▸ **About this exercise**:
Using the listing below, retype exactly the lines starting at the one with "Strona główna" and ending at the one with "Gazeta Zielonogórska - Gazeta Lubuska", and include both.

┌──

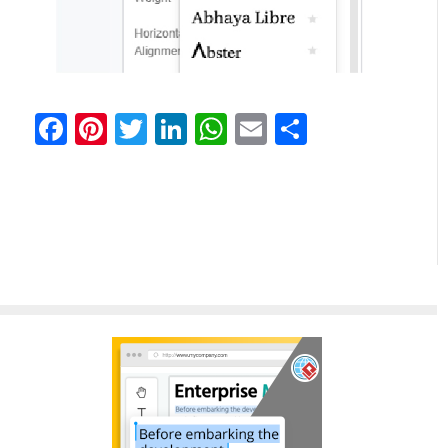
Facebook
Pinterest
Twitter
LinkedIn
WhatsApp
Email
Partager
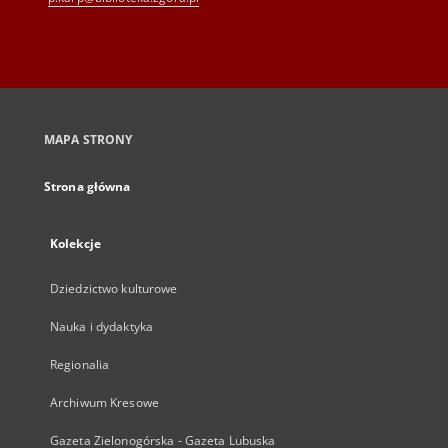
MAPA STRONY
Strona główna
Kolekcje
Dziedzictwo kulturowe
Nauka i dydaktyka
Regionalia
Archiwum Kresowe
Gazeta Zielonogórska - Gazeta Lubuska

└──
┌──

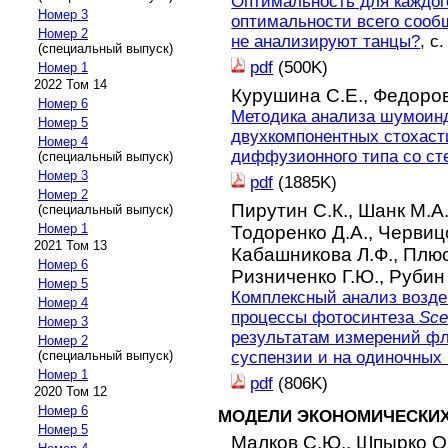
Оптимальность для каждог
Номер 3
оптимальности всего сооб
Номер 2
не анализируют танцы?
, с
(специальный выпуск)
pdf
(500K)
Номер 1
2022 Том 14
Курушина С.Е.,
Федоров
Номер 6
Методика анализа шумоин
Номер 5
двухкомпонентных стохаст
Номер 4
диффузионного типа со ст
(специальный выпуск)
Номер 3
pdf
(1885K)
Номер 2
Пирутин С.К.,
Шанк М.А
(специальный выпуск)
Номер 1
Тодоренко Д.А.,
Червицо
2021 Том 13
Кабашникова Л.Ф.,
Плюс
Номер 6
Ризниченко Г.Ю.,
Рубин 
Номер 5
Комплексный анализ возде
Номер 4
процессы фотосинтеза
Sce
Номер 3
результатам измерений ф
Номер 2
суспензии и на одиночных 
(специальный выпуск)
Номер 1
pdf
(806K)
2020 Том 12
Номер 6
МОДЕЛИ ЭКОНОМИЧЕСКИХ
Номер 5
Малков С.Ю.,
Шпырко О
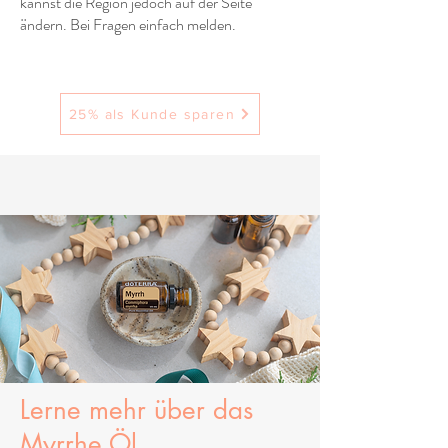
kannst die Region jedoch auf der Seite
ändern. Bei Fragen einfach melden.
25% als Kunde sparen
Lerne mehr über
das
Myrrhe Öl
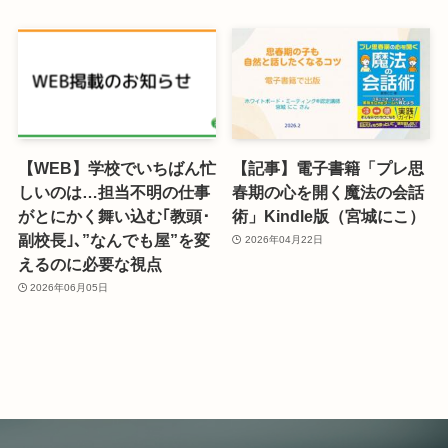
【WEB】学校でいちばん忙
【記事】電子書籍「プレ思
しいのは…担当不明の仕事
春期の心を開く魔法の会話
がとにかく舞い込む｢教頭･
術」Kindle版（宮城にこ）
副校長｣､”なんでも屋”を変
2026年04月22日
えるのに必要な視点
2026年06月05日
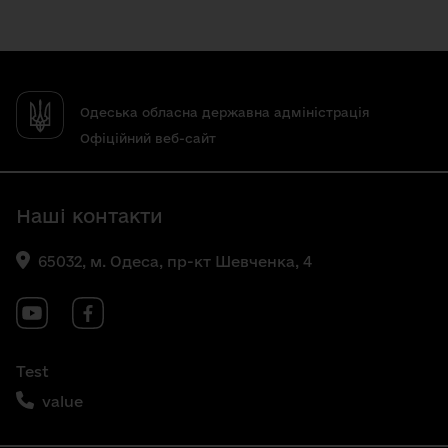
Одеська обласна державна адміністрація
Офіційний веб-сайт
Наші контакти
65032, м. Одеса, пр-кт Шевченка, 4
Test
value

└──

▸ **Solution to the exercise**:
Strona główna
Kolekcje
Dziedzictwo kulturowe
Nauka i dydaktyka
Regionalia
Archiwum Kresowe
Gazeta Zielonogórska - Gazeta Lubuska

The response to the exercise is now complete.